* [QUESTIONS TO ANSWER]
**1.** Extract the part of the forum thread on favorite bridges that runs from "And why not" up to and including "Confederation Bridge...".
**2.** Write a continuation of the forum thread on favorite bridges, picking up right after its final post.

* [SOURCE DOCUMENT]
Weel here are my favourites one´s
Lisbon 25 april bridge, dont miss the half marathon there  

















Porto´s D.luis1 bridge, now with de light rail on top it´s gonna be more than amazing  

















This Bilbao bridge although in a minor scale very modern and nice realy liked it kay: i dont know who did it maybe Calatrava? anyway it comes along with de "guggenheim" effect..LoL


----------



## Forza Raalte (Sep 18, 2004)

Isfahan Khaju Bridge


----------



## Skyscrapercitizen (Sep 11, 2002)

1 Erasmusbridge, Rotterdam

--> Unique city beautification, huge symbol:



















2 Forth Rail Bridge 

--> Unbelievable construction

3 Brooklyn Bridge

--> Just amazing bridge


----------



## Küsel (Sep 16, 2004)

Strange that nobody voted on this:









Or this:









And why not this?


----------



## Nate (Oct 26, 2004)

Not that it's all that beautiful, but hey it's 12.9 km long, making it the longest bridge over ice covered waters. It connects the Canadian Province of PEI to the mainland. The bridge cost 1 billion dollars

Confederation Bridge...




























and what would a Canadian picture be without ice and snow


----------



## Küsel (Sep 16, 2004)

And wasn't there the project to connect Sibiria with Alaska with a huge bridge over the Bering Sea? There is even a worse one: the Gibraltar bridge... costs: 15 bio $! But I think the architect, a Chinese named T.Y.Lin died in the meantime.


----------



## CborG (Dec 2, 2003)

1. Golden Gate bridge, San Francisco
2. Erasmus Brigde, Rotterdam
3. Milau Viaduct, milau


----------



## Patrick Highrise (Sep 11, 2002)

Brooklyn Bridge (NYC)
Erasmusbridge (Rotterdam)
Tsing Ma Bridge (HK)


----------



## 3tmk (Nov 23, 2002)

1. Pont Alexandre III (Paris)








2. Golden Gate Bridge (San Francisco)
3. 7 mile bridge (Florida Keys)


----------



## th0m (Oct 14, 2004)

TeKnO_Lx said:


> Weel here are my favourites one´s
> This Bilbao bridge although in a minor scale very modern and nice realy liked it kay: i dont know who did it maybe Calatrava? anyway it comes along with de "guggenheim" effect..LoL


Yes that most definitely is a bridge by Calatrava


----------



## Küsel (Sep 16, 2004)

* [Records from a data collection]
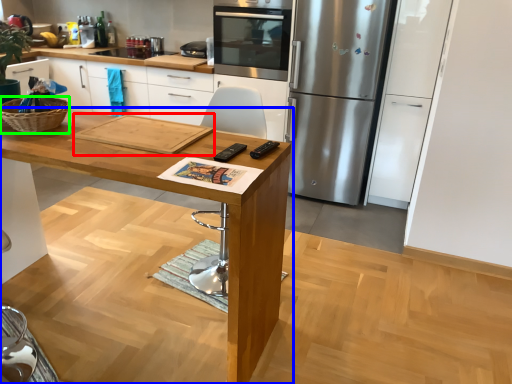
Question: Considering the real-world distances, which object is closest to cutting board (highlighted by a red box)? table (highlighted by a blue box) or basket (highlighted by a green box).

Choices:
 (A) table
 (B) basket

Answer: (A)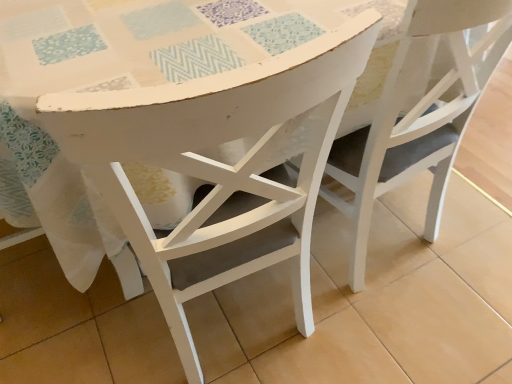
Question: Is white matte chair at center, arranged as the second chair when viewed from the right, a part of white matte chair at center, marked as the 2th chair in a left-to-right arrangement?

Choices:
 (A) no
 (B) yes

Answer: (A)

Question: Is white matte chair at center, marked as the 2th chair in a left-to-right arrangement, closer to camera compared to white matte chair at center, the first chair viewed from the left?

Choices:
 (A) no
 (B) yes

Answer: (A)

Question: From a real-world perspective, does white matte chair at center, acting as the first chair starting from the right, sit lower than white matte chair at center, arranged as the second chair when viewed from the right?

Choices:
 (A) yes
 (B) no

Answer: (A)

Question: From the image's perspective, does white matte chair at center, acting as the first chair starting from the right, appear higher than white matte chair at center, arranged as the second chair when viewed from the right?

Choices:
 (A) yes
 (B) no

Answer: (A)

Question: Is white matte chair at center, acting as the first chair starting from the right, turned away from white matte chair at center, the first chair viewed from the left?

Choices:
 (A) no
 (B) yes

Answer: (A)

Question: Can you see white matte chair at center, marked as the 2th chair in a left-to-right arrangement, touching white matte chair at center, arranged as the second chair when viewed from the right?

Choices:
 (A) yes
 (B) no

Answer: (B)

Question: Is white matte chair at center, the first chair viewed from the left, far away from white matte chair at center, acting as the first chair starting from the right?

Choices:
 (A) yes
 (B) no

Answer: (B)

Question: Does white matte chair at center, the first chair viewed from the left, have a greater width compared to white matte chair at center, marked as the 2th chair in a left-to-right arrangement?

Choices:
 (A) no
 (B) yes

Answer: (A)

Question: Is white matte chair at center, arranged as the second chair when viewed from the right, further to the viewer compared to white matte chair at center, acting as the first chair starting from the right?

Choices:
 (A) no
 (B) yes

Answer: (A)

Question: From a real-world perspective, is white matte chair at center, the first chair viewed from the left, on white matte chair at center, marked as the 2th chair in a left-to-right arrangement?

Choices:
 (A) no
 (B) yes

Answer: (B)

Question: From a real-world perspective, does white matte chair at center, the first chair viewed from the left, sit lower than white matte chair at center, marked as the 2th chair in a left-to-right arrangement?

Choices:
 (A) no
 (B) yes

Answer: (A)

Question: Does white matte chair at center, the first chair viewed from the left, appear on the left side of white matte chair at center, marked as the 2th chair in a left-to-right arrangement?

Choices:
 (A) no
 (B) yes

Answer: (B)

Question: Is white matte chair at center, arranged as the second chair when viewed from the right, spatially inside white matte chair at center, acting as the first chair starting from the right, or outside of it?

Choices:
 (A) inside
 (B) outside

Answer: (B)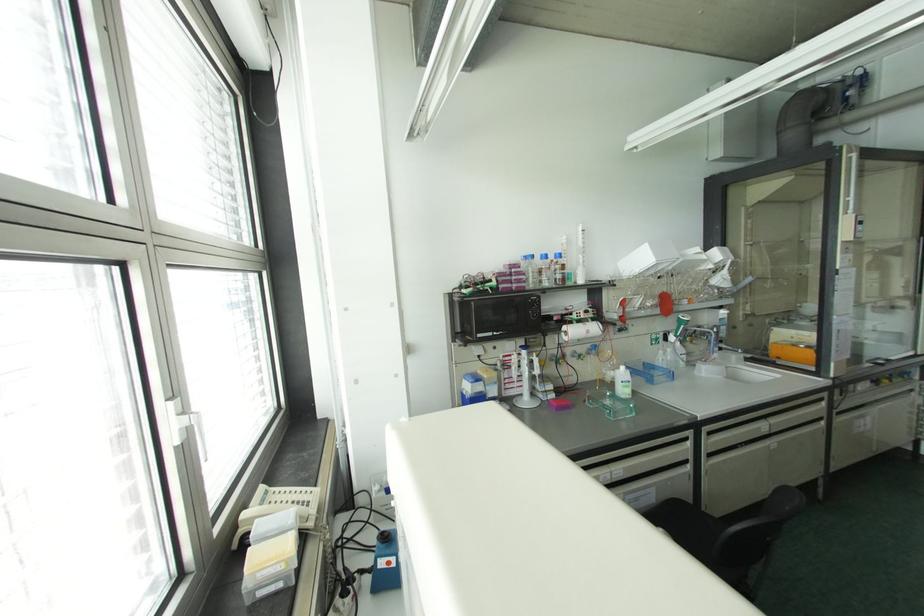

* [RESULTS FOR THE EXERCISE]
**1.**
And why not this?


----------



## Nate (Oct 26, 2004)

Not that it's all that beautiful, but hey it's 12.9 km long, making it the longest bridge over ice covered waters. It connects the Canadian Province of PEI to the mainland. The bridge cost 1 billion dollars

Confederation Bridge...

**2.**
Definitly Calatrava, like this one in my city:


----------



## NYaddict (Oct 7, 2004)

Golden Gate,S.F
Brooklyn Bridge,NYC
Pont Alexandre III (Paris)


----------



## Guest (Nov 19, 2004)

I don't know why so many people seem to like Brooklyn Bridge and Golden Gate Bridge. Sure, they're imposing, but there are bridges just like them all around the world. Compared to some of the more modern (and old) bridges they are quite ugly.


----------



## th0m (Oct 14, 2004)

Some people find size, length, and geographic location more important than design, and for most of the older bridges, their design was quite innovative as well.


----------



## Guest (Nov 19, 2004)

But how do size, length or location make the actual bridge beautiful? Yes, a view of NY with Brooklyn Bridge is a nice picture, but surely it's the SCENE that is beautiful and not the BRIDGE? True, the Golden Gate Bridge was quite an innovative design (though a few suspension bridges came before it) but since when has an innovative design determined if something is beautiful?

As the title says, nominations for 'Most Beautiful Bridge'... Here are mine:

1. Tower Bridge, London (this is a classic design)
2. Seri Wawasan Bridge, Putrajaya (though I'd never heard of it before)
3. Millennium Bridge, Gateshead (a unique design and a unique solution)


----------



## Wu-Gambino (Dec 13, 2002)

Nominations closed.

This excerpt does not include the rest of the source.